4. According to claimThe Z-axis micro-mechanical accelerometer of claim 3, wherein said rotation angle detection capacitor is used for detecting the torsion angle change of the teeterboard structure by respectively applying high-frequency carrier voltage V to the electrodes of the differential capacitor _c and-V _c The carrier modulation of the capacitance change signal caused by the change of the gap is realized, and the digital rotation angle signal is obtained.

5. A Z-axis micromechanical accelerometer according to claim 3, characterized in that the stiffness tuning capacitor is adapted to generate an electrostatic negative stiffness by applying a push-pull control voltage V to the electrodes of the differential capacitor ₁ +V ₂ +V _c And V ₁ －V ₂ －V _c Generating electrostatic negative stiffness, wherein V ₁ For electrostatic trimming voltage, V ₂ To force balance the PWM voltage, the electrostatic negative stiffness value and V ₁ ² +V ₂ ² Proportional relationship.

6. A Z-axis micromechanical accelerometer according to claim 3, characterized in that the force balance capacitor is adapted to generate an electrostatic moment to counteract an inertial force generated by an external acceleration by applying a push-pull control voltage V to the electrodes of the differential capacitor ₁ +V ₂ And V ₁ －V ₂ Generating electrostatic torque, electrostatic torque and V ₁ ·V ₂ Proportional relationship.

7. A control method based on the Z-axis micromechanical accelerometer according to claim 3, characterized in that it comprises the following steps:

step 1, calculating tuning electrostatic negative stiffness according to a calibrated torsional elastic beam stiffness value and a preset equivalent stiffness value, and calculating electrostatic trimming voltage V according to the following formula ₁ ：

Wherein epsilon is dielectric constant, S is capacitance overlap area，d ₀ For capacitance gap, k _m And k _eff Respectively a calibrated torsional elastic beam stiffness value and a preset equivalent stiffness value, |V ₂ I is the magnitude of the force balance PWM voltage;

step 2, when the mass block receives external acceleration, a pair of carrier voltages with the same amplitude and opposite signs are applied to the multifunctional multiplexing electrode to realize carrier modulation of capacitance change signals caused by variable gaps, and digital rotation angle signals are respectively obtained after signals of the mass block are processed by a CV circuit, an AD conversion circuit, multiplication demodulation and low-pass filtering signals;

step 3, calculating the digital rotation angle signal through a PID controller to obtain a Z-axis force balance PWM voltage V ₂ A duty cycle;

the voltage V is continuously applied to the multifunctional multiplexing electrodes through the push-pull circuit ₁ +V ₂ And V ₁ －V ₂ The method comprises the steps of enabling a mass block to be maintained at a constant horizontal reference position, calculating acceleration, and adjusting equivalent rigidity to a preset value; wherein V is ₁ And V ₂ The electrostatic trimming voltage and the force balancing PWM voltage are respectively.
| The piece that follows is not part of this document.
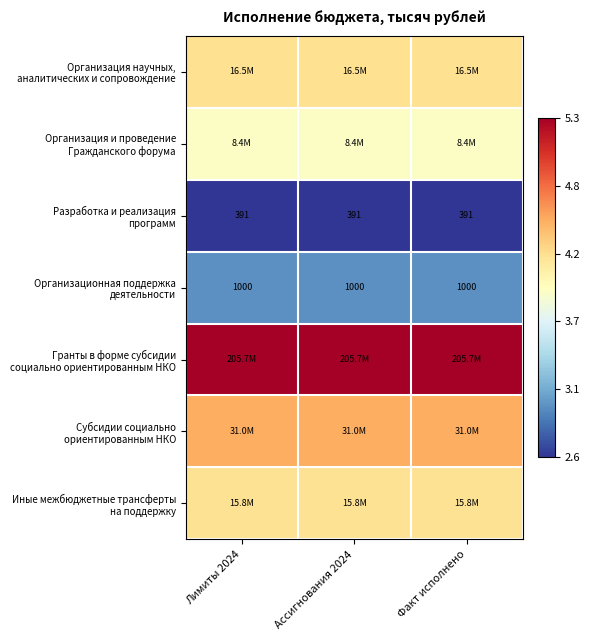

What is the average value of the Гранты в форме субсидии социально ориентированным НКО series?

5.3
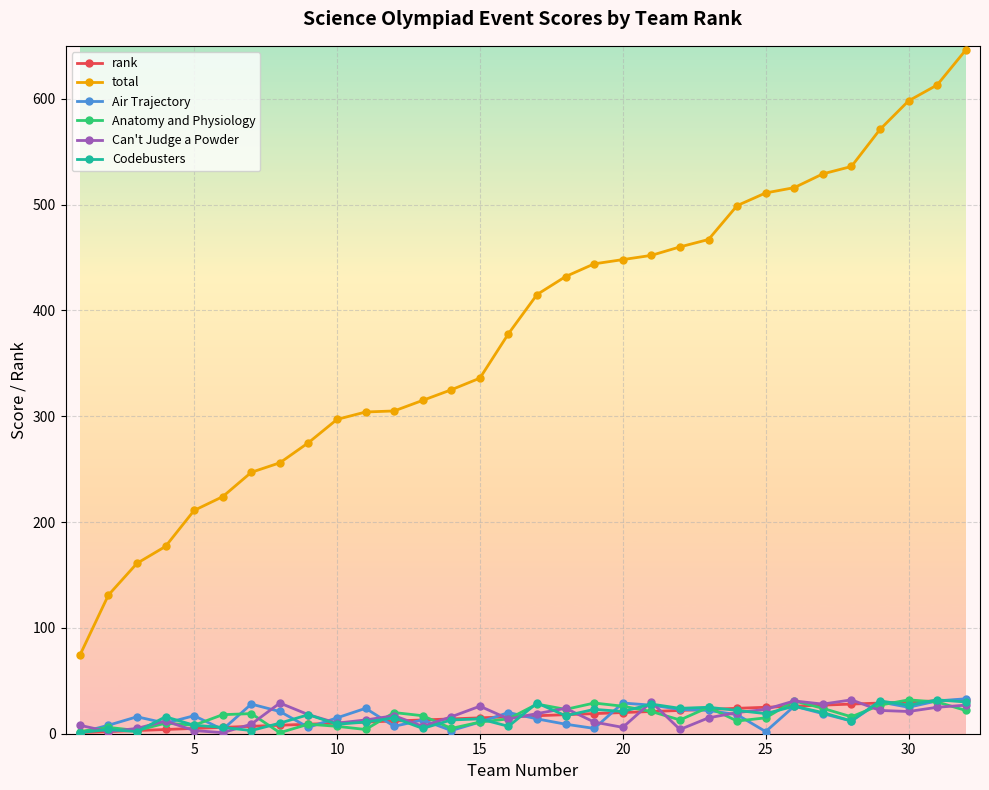

True or false: total and Can't Judge a Powder intersect in this chart.

False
8. The method for controlling a Z-axis micro-mechanical accelerometer according to claim 7, wherein the acceleration calculation formula is:

wherein m is the mass of the mass block, L ₁ L is the moment arm corresponding to the moment of inertia about the torsional center axis generated by asymmetrically distributed masses ₂ And b is the duty ratio of the force balance PWM voltage, which is the arm of force corresponding to the electrostatic moment generated by the force balance capacitor around the torsion central axis.